Animatiefans herinneren zich de balletdansende roze nijlpaarden in Fantasie. In de Egyptische mythologie werd de god van de wanorde afgebeeld als een rood nijlpaard. En veel consumenten – vooral degenen die al in financiële nood verkeerden – werden aangetrokken door nationale tv- en radioadvertenties voor BlueHippo, een bedrijf dat beweerde de aankoop van computers en andere elektronica te financieren voor mensen met ‘minder dan perfecte kredietwaardigheid, slechte kredietwaardigheid, geen krediet’. Een uitspraak van $ 13,4 miljoen door een districtsrechter van de Verenigde Staten in een minachtingsactie van de FTC stuurt een bericht naar nijlpaarden van alle tinten (en bedrijven) over de inzet van de FTC voor effectieve ordehandhaving.
In 2008, de FTC klaagde BlueHippo Funding en BlueHippo Capital aan voor, onder andere, het niet leveren van bestelde goederen, het nalaten om de door de Truth in Lending Act en Regulation Z vereiste openbaarmakingen te doen, en het op illegale wijze afhankelijk stellen van de kredietverlening aan de “instemming” van consumenten om terug te betalen via vooraf geautoriseerde elektronische afschrijving. Een veel voorkomende tactiek was dat BlueHippo zei dat het het product zou leveren zodra de consument dertien wekelijkse betalingen had gedaan, maar die belofte vervolgens niet was nagekomen. De FTC beweerde ook dat BlueHippo in veel gevallen de rekeningen van consumenten afschreef zonder eerst bekend te maken dat consumenten geen restitutie konden krijgen, zelfs als ze vóór de levering annuleerden. De beklaagden heeft die zaak afgehandeldwaarbij ze ermee instemden om tot $ 5 miljoen aan schadevergoeding te betalen en de manier waarop ze in de toekomst zaken deden te veranderen.

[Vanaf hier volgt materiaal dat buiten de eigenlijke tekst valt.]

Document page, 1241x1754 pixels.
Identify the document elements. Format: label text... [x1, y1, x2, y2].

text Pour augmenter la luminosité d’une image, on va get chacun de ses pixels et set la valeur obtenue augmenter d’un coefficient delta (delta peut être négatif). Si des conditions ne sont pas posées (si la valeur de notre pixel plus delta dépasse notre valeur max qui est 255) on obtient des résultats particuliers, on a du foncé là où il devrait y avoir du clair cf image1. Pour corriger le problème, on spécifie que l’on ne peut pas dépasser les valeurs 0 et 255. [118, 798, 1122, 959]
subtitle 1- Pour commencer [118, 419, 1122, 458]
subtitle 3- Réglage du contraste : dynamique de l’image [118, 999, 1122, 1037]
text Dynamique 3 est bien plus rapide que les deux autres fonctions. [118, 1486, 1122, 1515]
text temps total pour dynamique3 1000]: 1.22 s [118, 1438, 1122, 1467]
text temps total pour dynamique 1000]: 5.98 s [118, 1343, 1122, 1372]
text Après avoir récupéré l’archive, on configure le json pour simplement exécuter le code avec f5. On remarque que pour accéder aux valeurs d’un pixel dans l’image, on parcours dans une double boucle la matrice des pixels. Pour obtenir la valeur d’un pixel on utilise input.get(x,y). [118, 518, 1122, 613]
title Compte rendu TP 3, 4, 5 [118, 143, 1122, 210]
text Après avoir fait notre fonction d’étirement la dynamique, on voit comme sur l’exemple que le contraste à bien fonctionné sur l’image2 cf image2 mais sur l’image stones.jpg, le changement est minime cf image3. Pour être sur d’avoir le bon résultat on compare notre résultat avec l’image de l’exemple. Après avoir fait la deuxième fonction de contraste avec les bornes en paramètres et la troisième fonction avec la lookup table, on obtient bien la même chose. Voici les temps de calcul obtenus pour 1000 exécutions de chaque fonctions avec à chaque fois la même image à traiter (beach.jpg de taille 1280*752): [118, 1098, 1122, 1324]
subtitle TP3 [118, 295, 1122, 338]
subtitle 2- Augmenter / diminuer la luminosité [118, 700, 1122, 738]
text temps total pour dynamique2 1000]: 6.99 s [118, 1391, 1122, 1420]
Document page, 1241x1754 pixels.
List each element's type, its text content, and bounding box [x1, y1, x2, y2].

In 2009 stapte de FTC opnieuw naar de rechterbewerend dat BlueHippo de voorwaarden van de schikking negeerde en zich bleef bezighouden met illegale praktijken. Het Hof willigde de minachtingsmotie van de FTC tegen de beklaagden uit het bedrijfsleven en CEO Joseph Rensin in, maar stelde een schadevergoeding van slechts $609.000 in. De FTC ging in beroep tegen de financiële uitspraak.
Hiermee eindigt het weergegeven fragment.